### TASK REQUIREMENTS
1: According to the article on Bangladesh's Universal Periodic Review below, in which two earlier years did the UPR process take place?
2: Pick up the article on Bangladesh's Universal Periodic Review after its final sentence and continue it.
** BEGIN EXTRACTED TEXT **
What Bangladesh Is Not Telling The Human Rights Council

Zyma Islam

In less than a week a United Nations body called Human Rights Council will be meeting in Geneva to reflect on the human rights situation in Bangladesh. Bangladesh will be presenting a report summarising the scenario in the country. The other states will then analyse the report, make observations and recommend steps that Bangladesh can take to improve the situation. This is called the Universal Periodic Review.

“The Universal Periodic Review (UPR) is an accountability mechanism—all states self-assess and then are made to answer for their human rights situation,” says Sultana Kamal, prominent human rights activist and Chairperson of Centre for Social Activism. The UPR process has happened twice before—once in 2009 and again in 2013.

So far, so good—except civil society organisations are now pointing out that the government’s report submitted for UPR titled “National report submitted in accordance with paragraph 5 of the annex to Human Rights Council resolution 16/21”, is sunnier than it should be.

“The government submitted the report to the Human Rights Council on February 8 this year. They held a consultation with us the day before the submission—essentially the civil society could make no input into what was going to said at the UN,” says Sultana Kamal.

What will the government be telling other states at the Human Rights Council—and more importantly, what will it be omitting from the official report?

In response to the government’s submission to the Human Rights Council, 56 prominent national and international organisations created their own reports of the human rights scenario, where they dutifully added the sections the state’s report glossed over.

What the government did not say about child rights and underage marriage

The government presents the Child Marriage Restraint Act as a milestone, saying that it gives all public officials the power to stop underage marriages.

However, civil society organisations point out that the state’s report does not reflect the new amendment to the Child Marriage Restraint Act, 2017 that allows underage marriage under special circumstances. “[The Act] meant to restrain child marriage, although still allowing child marriage ’if it is in the interest of the underage girl’ with the consent of the parents and meeting directives of a court,” says a report prepared by Ain o Salish Kendra, Aparajeyo Bangladesh, Association for Community Development and a Thailand-based NGO ECPAT International.
** END EXTRACTED TEXT **
** BEGIN EXTRACTED MATERIAL **
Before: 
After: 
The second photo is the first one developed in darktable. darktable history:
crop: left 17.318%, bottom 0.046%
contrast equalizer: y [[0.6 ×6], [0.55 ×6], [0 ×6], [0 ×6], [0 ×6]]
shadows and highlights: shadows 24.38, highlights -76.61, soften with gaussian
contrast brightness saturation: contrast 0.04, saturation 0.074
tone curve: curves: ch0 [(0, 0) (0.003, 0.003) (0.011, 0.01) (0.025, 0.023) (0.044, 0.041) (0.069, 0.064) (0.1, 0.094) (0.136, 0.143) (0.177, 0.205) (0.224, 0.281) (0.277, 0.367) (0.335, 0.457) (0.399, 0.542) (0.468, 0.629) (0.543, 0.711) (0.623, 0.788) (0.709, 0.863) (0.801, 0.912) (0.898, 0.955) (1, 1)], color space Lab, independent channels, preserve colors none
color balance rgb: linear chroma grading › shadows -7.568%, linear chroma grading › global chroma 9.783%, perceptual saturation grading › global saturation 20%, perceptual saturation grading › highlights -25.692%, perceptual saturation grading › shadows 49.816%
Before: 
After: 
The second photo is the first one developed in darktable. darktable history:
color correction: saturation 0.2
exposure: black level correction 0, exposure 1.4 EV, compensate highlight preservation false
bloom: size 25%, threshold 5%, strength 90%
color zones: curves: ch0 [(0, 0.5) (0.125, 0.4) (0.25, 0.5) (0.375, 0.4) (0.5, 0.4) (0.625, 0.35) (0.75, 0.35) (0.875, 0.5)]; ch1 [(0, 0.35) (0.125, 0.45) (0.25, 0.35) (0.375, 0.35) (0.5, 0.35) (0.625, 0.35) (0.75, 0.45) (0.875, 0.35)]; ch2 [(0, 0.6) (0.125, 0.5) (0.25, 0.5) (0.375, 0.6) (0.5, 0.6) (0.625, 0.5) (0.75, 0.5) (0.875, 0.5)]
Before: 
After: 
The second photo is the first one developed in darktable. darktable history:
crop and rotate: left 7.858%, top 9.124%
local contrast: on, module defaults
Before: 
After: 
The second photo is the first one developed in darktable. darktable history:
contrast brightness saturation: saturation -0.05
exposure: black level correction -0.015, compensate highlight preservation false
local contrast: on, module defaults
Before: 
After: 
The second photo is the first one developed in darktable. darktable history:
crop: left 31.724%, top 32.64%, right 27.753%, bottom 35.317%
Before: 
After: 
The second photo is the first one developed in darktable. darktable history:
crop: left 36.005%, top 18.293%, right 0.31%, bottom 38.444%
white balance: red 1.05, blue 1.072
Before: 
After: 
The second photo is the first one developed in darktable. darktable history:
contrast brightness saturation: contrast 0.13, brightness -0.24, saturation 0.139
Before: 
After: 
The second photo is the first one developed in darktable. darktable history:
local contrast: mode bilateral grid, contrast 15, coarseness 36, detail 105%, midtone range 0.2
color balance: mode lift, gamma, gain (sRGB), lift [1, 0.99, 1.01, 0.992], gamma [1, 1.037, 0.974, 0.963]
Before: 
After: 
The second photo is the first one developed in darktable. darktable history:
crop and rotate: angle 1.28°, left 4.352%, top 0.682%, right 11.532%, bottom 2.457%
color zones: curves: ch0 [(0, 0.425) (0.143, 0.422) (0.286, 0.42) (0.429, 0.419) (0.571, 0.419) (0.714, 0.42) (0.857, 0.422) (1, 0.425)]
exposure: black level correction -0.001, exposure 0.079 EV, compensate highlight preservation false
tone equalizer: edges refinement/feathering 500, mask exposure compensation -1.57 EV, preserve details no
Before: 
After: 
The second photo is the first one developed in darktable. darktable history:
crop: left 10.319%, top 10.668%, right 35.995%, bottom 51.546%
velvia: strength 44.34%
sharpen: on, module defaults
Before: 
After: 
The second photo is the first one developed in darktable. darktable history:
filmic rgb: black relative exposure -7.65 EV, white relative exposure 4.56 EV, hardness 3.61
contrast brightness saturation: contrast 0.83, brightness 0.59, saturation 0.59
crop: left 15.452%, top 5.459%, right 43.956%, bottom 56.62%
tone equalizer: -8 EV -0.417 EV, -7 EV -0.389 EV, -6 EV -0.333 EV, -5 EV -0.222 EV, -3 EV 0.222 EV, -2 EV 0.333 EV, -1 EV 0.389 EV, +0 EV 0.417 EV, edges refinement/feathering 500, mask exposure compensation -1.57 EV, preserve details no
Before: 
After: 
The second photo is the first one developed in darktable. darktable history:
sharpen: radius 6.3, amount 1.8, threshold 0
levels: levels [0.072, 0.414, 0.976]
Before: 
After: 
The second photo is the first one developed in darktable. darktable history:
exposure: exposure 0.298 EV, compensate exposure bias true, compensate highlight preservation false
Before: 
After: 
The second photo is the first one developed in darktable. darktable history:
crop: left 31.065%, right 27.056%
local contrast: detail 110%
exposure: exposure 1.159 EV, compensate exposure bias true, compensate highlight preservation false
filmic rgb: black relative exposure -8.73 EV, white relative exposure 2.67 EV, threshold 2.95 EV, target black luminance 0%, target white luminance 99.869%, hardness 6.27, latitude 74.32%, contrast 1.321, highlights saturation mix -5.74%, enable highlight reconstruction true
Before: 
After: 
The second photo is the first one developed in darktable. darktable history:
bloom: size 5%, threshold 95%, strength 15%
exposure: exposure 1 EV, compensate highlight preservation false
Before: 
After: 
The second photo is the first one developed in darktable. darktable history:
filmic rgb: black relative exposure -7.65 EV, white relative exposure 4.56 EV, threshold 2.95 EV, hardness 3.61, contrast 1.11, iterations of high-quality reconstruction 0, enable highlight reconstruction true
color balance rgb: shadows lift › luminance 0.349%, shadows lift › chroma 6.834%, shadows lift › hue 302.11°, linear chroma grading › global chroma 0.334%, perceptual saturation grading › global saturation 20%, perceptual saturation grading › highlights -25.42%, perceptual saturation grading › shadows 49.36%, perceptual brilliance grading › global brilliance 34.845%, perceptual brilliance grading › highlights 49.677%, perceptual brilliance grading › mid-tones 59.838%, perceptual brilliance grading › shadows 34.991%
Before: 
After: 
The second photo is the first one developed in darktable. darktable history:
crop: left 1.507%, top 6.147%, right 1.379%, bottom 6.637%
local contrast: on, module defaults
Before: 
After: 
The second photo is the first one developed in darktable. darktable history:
** END EXTRACTED MATERIAL **
### RESULTS
1: 2009 and 2013.

2:
The Netherlands-based non-profit Institute of Statelessness and Inclusion notes something else that neither the government nor any national NGO has highlighted—that the Rohingya children have rights to nationality. The organisation says that the Rohingya refugees are not going to be repatriated in the short term—and so the government must “Ensure that all children born in the territory of Bangladesh [...] are guaranteed without discrimination, their right to a nationality.”

Claim: Bangladesh fully supports freedom of expression of the press and human rights defenders

The state party’s report claims that “the GoBis vigilant to protect civil society, bloggers and thus create space for freedom of expression.” The civil society, reports,begs to differ.

A report by the Center for Social Activism and International Services for Human Rights, for example, mentions the threat by members of the parliament to cancel Transparency International’s (TIB) registration after the anti-corruption organisation did a survey on parliamentary activities. Suranjit Sen Gupta, Chair of the Parliamentary Standing Committee on Law had warned TIB by saying, “Never speak about the constitution and the parliament ever again in your life.”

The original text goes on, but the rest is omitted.